The way I was thinking about solving this is the following. Your example would fail to compile:
let answer = if avx_enabled() {
_my_avx_intrinsic(arg)
//^^^^ Error: tried to use AVX intrinsic but none in scope.
} else {
fallback(arg)
};
but the following example would succeed:
let answer = if avx_enabled() {
// Users opts into target features explicitly:
#[use_target_feature(SSE4, AVX)] {
_my_avx_intrinsic(arg)
}
} else {
fallback(arg)
};
and the following would fail as well:
let answer = if avx_enabled() {
#[use_target_feature(SSE4)] {
_my_avx_intrinsic(arg)
//^^^^ Error: tried to use AVX intrinsic but none in scope.
}
} else {
fallback(arg)
};
Typically libraries like liboil, and OpenMP, use "something" like the following pattern.
They have an static function pointer, that is initialized to the implementation to be used.
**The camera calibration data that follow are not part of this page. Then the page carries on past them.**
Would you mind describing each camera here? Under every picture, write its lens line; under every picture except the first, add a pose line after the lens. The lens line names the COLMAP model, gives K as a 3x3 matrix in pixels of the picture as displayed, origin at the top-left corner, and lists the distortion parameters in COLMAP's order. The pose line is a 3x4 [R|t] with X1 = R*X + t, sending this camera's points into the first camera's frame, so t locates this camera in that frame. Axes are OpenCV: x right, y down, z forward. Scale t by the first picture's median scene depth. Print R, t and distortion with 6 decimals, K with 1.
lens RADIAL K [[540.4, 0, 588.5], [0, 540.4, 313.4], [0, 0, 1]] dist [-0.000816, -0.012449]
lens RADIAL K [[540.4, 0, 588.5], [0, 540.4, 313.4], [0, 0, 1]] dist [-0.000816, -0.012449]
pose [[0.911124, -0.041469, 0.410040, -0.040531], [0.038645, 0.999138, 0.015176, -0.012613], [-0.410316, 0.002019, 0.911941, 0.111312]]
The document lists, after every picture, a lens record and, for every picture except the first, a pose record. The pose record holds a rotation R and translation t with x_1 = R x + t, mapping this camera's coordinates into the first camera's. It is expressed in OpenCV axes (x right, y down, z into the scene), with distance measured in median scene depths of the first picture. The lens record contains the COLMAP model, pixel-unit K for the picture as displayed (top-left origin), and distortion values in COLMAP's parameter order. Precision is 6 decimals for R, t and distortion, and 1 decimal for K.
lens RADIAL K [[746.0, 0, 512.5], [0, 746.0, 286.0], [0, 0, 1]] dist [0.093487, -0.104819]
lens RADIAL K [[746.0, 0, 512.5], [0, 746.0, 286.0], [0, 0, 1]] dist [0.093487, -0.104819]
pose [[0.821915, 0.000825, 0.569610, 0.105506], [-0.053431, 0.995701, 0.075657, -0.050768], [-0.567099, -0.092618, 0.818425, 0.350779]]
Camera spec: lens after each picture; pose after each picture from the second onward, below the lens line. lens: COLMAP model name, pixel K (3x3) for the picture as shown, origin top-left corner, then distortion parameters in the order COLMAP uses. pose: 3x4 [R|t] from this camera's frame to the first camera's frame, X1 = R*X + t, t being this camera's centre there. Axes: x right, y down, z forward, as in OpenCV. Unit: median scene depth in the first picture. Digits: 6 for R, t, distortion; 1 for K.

We can have a macro for conditional compilation for incompatible architectures, I just called it, target_architecture
, but that is a strawman:
// Conditional compilation for x86
#[cfg(target_architecture(x86))] {
// Detect the features at run-time and initialize a static function pointer
// with the appropriate algorithm implementation:
lazy_static! {
static ref SOME_ALGORITHM_IMPL: fn(...) -> ... =
if avx_enabled() {
some_algorithm_avx_impl
} else if sse42_enabled() {
some_algorithm_sse42_impl
} else {
some_algorithm_fallback_impl
}
};
}
Note how this code doesn't have any target_feature
flags, since it is not doing anything "feature" specific, it is just setting a function pointer.
In the same way, we can add the code for ARM:
// conditional compilation for ARM
#[cfg(target_architecture(ARM))] {
lazy_static! {
static ref SOME_ALGORITHM_IMPL: fn(...) -> ... =
if neon_enabled() {
some_algorithm_neon_impl
} else {
some_algorithm_fallback_impl
}
};
}
and the code for other architectures:
// conditional compilation for not X86, ARM
#[cfg(!target_feature(x86), !target_architecture(ARM))] {
// no need to use lazy static here:
static SOME_ALGORITHM_IMPL: fn(...) -> ... = some_algorithm_fallback_impl;
}
Now we implement the algorithm for all architectures, it just forward to the function pointer:
// The algorithm just uses the function pointer
fn some_algorithm(args...) -> ... {
SOME_ALGORITHM_IMPL(args...)
}
And now we use the target_feature
macros combined with the target_architecture
macros to generate the code of the different implementations:
// For X86
#[cfg(target_architecture(x86))] {
// Different implementations of the functions are generated by the compiler
#[target_feature(AVX)]
fn some_algorithm_avx_impl(args...) -> ... {
// Might use AVX features (and probably SSE42, since AVX is a strict superset)
}
#[target_feature(SSE42)]
fn some_algorithm_sse42_impl(args...) -> ... {
// Might use SSE42 features, cannot use AVX features (compiler error) c
}
}
// For ARM
#[cfg(target_architecture(ARM))] {
#[target_feature(NEON)]
fn some_algorithm_neon_impl(args...) -> ... { }
}
// The fallback is generated for all architectures
fn some_algorithm_fallback_impl(args...) -> ... {
// Compiler should error if user tries to use any target features here
}
Note how one must use #[target_feature(...)]
on the functions to enable the features for the whole function. That should be just sugar for:
fn name(...) -> ... {
#[target_feature(...)] {
// body
}
}
This should work very similarly to the current way in which code is conditionally included depending on enabled target features:
// This works in Rust today (in nightly)
pub fn pext<T: IntF32T64>(x: T, mask_: T) -> T {
if cfg!(target_feature = "bmi2") { // compile-time condition
unsafe { intrinsics::pext(x, mask_) }
} else {
alg::bmi2::pext(x, mask_)
}
I said before that in the feature blocks the compiler should not use features not supported even if the binary target is set to use those features, but I think that does not make sense. The compiler will use those features everywhere else, so the binary cannot work in targets that don't support those anyways.